We had arrived wondering just how convincing a case would be made that the almost mythical creator of Bitcoin was at last stepping out of the shadows. What we saw seemed impressive - though it would need a far higher level of expertise than we possess to be certain.
But Jon Matonis, a senior figure in the Bitcoin world, was in the room watching, having had his own demonstration some time before. And the news that Gavin Andresen, chief scientist at the Bitcoin Foundation, was also convinced provided more reassurance. Now Craig Wright has published his evidence on his blog, it will be examined in minute detail for any chink in his case.
But put aside the question of whether you believe him or not - and he told me he didn't care either way - there were still plenty of questions we wanted to put to the fascinating, if somewhat prickly Dr Wright. Why keep his secret so long? Why come out now? What about that run-in with the Australian tax authorities? And is he fabulously rich, with a huge stock of Bitcoin?
At our first meeting - without a television camera - we roamed freely over all sorts of territory. We learned that he ran a substantial business in London, employing quite a few people here in what seemed to be some kind of Bitcoin trading and consultancy operation.
We challenged him about that tax investigation - he conceded that there was what he called an "audit" underway in Australia but insisted that this was mainly due to the tax authorities there not really understanding Bitcoin. We asked where the pseudonym had come from - he mentioned a 17th century libertarian philosopher called Nakamoto but said he'd keep the Satoshi bit to himself.
He talked of the French writer and philosopher Jean-Paul Sartre, whose statement refusing the Nobel Prize is used in the Satoshi-signed file given as evidence in the blog published today. His politics were very far from the "lefty" Sartre, he explained, but like him he did not want his identity to be defined by one thing - he refused to be Craig "Satoshi" just as Sartre did not want to be Jean-Paul Nobel.
What he wouldn't say is how many Bitcoins he has - "that would be telling" - though he indicated that he would not be spending any of them in a hurry.
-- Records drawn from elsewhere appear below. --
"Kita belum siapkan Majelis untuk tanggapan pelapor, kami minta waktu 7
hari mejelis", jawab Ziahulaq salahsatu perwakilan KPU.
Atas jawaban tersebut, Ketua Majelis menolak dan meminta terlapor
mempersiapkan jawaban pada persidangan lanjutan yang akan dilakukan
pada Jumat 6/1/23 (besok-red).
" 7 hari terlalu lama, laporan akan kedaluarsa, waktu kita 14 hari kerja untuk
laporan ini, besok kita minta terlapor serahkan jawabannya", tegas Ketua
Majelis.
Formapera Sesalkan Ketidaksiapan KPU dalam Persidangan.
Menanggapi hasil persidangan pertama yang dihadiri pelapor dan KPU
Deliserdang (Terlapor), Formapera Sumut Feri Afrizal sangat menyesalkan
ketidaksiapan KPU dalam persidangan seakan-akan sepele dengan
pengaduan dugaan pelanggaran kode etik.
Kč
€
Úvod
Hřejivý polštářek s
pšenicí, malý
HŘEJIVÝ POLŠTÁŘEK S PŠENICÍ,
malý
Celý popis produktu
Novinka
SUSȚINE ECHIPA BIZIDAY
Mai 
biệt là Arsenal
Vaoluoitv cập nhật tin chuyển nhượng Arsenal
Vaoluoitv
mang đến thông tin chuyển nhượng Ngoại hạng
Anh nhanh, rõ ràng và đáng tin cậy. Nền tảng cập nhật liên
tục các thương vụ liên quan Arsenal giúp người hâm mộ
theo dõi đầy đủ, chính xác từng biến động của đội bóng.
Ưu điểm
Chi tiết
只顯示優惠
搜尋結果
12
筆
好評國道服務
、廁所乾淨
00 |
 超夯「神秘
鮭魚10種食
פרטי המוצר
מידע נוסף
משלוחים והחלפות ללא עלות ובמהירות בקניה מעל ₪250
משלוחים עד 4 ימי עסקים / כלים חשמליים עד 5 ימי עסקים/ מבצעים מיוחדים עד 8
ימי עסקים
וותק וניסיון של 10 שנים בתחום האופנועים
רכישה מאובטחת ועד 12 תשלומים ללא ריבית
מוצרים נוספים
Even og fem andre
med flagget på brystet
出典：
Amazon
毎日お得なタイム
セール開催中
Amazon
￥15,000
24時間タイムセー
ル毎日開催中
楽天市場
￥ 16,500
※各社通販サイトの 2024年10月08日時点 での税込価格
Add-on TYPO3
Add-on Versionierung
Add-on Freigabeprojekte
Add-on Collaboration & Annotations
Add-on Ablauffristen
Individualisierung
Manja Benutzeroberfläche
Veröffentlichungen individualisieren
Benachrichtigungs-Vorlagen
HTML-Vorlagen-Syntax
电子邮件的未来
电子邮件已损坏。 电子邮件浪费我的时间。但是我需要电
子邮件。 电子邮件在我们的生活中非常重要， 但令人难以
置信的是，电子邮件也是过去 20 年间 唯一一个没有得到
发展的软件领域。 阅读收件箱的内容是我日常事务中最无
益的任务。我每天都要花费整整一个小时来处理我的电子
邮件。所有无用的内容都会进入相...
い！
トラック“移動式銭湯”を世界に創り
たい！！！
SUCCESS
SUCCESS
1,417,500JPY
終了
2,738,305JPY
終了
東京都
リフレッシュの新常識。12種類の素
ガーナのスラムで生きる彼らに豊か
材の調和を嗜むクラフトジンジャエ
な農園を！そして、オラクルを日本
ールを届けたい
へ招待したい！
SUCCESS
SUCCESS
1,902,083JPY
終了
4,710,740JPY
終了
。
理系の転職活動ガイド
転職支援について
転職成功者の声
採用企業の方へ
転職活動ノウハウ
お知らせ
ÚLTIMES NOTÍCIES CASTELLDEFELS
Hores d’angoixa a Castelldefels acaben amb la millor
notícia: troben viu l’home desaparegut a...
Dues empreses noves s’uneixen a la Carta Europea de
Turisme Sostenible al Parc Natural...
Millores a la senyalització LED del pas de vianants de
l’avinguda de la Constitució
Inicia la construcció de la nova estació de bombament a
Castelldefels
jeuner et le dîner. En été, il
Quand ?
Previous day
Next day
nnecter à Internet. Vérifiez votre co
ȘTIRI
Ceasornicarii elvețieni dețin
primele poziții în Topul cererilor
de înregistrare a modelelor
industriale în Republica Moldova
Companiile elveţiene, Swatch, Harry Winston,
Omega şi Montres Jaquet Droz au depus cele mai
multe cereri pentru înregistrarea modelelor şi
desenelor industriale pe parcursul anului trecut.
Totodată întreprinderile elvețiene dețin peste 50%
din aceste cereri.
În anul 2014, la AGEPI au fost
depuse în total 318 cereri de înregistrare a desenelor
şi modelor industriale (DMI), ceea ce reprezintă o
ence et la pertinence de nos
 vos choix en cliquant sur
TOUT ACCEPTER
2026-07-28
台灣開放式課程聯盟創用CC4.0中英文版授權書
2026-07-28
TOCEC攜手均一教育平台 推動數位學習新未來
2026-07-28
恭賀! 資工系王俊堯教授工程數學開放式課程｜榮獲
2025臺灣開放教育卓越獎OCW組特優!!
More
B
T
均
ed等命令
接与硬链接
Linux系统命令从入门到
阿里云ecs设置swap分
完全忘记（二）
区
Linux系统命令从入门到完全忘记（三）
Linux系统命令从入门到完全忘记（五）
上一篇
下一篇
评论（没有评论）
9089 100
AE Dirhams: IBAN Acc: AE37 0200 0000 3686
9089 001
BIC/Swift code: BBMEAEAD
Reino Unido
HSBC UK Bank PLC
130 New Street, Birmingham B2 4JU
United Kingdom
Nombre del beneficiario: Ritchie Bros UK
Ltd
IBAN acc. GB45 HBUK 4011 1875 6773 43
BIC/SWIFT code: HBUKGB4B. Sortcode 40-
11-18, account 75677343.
He told us that he had a "nice big house and a nice fast car" in London, went on holidays to Paris, and didn't feel the need to acquire vast riches.
The second time we met, to film a television interview, the mood changed. It was immediately clear that he hated the whole process, refusing to move from behind his laptop to a more spacious room where the shot would have been much better.
At first, he insisted that he would give an answer to just one question - why he had decided to go public after all these years. Once we started filming he opened up a little, but mainly because he wanted to express his anger at, as he sees it, being forced into the public eye.
"I don't want money, I don't want fame, I don't want adoration, I just want to be left alone," he said with some venom. He accused journalists of threatening to make up stories about him if he did not cooperate and said lies had been told that would affect his family and his staff.
It seems his main grievance surrounds the stories that spread last December when he was first identified as a potential Satoshi, then dismissed by some as a hoaxer. At that time, questions were asked about his academic and business career, and there were some who said he just did not have the intellectual capacity to be the man behind Bitcoin.
Throughout the demonstrations he showed us he kept on stressing the complexity of the process - "obviously everyone said I have no idea about this stuff so I'm going to do it in the most convoluted way possible". We were then supplied with a series of documents providing evidence that Dr Craig Stephen Wright was a Master of Statistics, IT Management, and Law, and a long list of peer-reviewed articles.
Now he says he intends to continue his research into improving the technology behind Bitcoin, and plans to publish several papers over the coming months. With the community around the currency in some turmoil right now over how it develops, you might think that Craig Wright could provide some leadership.
After all, he could be said to be to Bitcoin what Tim Berners-Lee is to the web.
But he bridled at my suggestion that he could be a figurehead for the currency, making clear that this was the first and last television interview he would do. Having emerged from the shadows, Craig Satoshi Wright now wants to return to them as quickly as possible.